Vers un nouvel ordre constitutionnel ?

Acte trois : embrigader la classe politique dans une logique de consensus pour le partage du pouvoir et, sans l’avouer, d’un nouvel ordre constitutionnel. Histoire aussi de remettre les compteurs à zéro. À travers les « concertations nationales » dont la suite est connue de tous et le futur « dialogue national ».

Sept partis de la majorité ont ouvertement demandé à Kabila de respecter la Constitution et de ne pas engager la nation sur une voie suicidaire. Et – c’est une première dans le pays -, l’ensemble de l’opposition politique vient de signer une déclaration commune rejetant toute manœuvre qui s’écartarait des dispositions de la Constitution en vigueur. Enfin plus significatif, la très influente Église catholique et de nombreuses organisations de la société civile projettent des « actions d’envergure » pour contraindre le pouvoir à ouvrir l’arène politique et à organiser la présidentielle dans les délais constitutionnels.

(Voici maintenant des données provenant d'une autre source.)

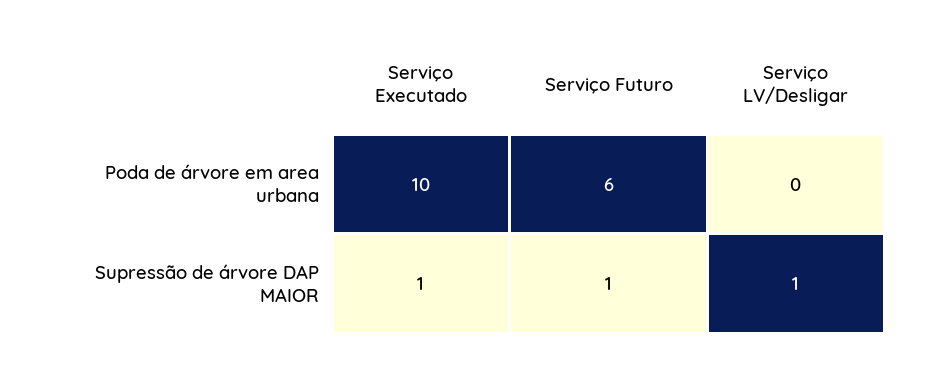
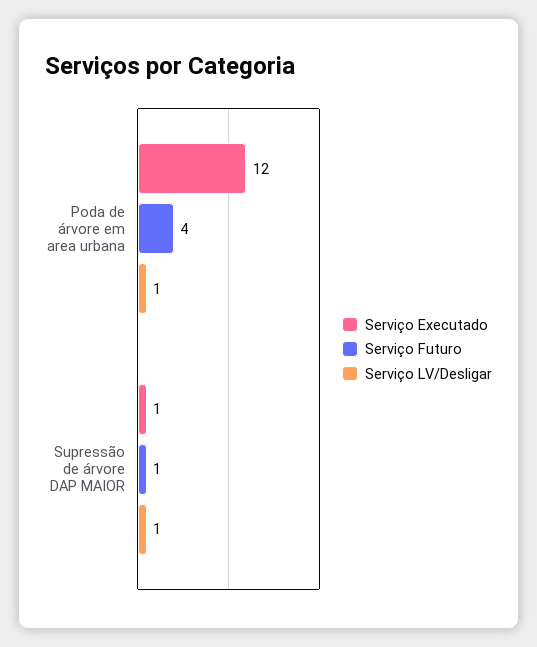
  {
    "Serviço Executado": {
-     "Poda de árvore em area urbana": 10,
+     "Poda de árvore em area urbana": 12,
      "Supressão de árvore DAP MAIOR": 1
    },
    "Serviço Futuro": {
-     "Poda de árvore em area urbana": 6,
+     "Poda de árvore em area urbana": 4,
      "Supressão de árvore DAP MAIOR": 1
    },
    "Serviço LV/Desligar": {
-     "Poda de árvore em area urbana": 0,
+     "Poda de árvore em area urbana": 1,
      "Supressão de árvore DAP MAIOR": 1
    }
  }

La majorité des Congolais ont pleinement conscience que le régime au pouvoir tient à s’y maintenir par tous les moyens, la Constitution ne donnant aucune chance à Kabila pour se représenter en 2016. Une détermination jusqu’au-boutiste  qui fait pointer le spectre du retour à la dictature « ventrocentrique » et iconoclaste comme le pays l’a connue pendant les 32 ans du règne de Mobutu. Le peuple congolais se laissera-t-il mener à l’abattoir par un groupe d’individus aveuglés par leurs intérêts égoïstes ? L’histoire nous le dira.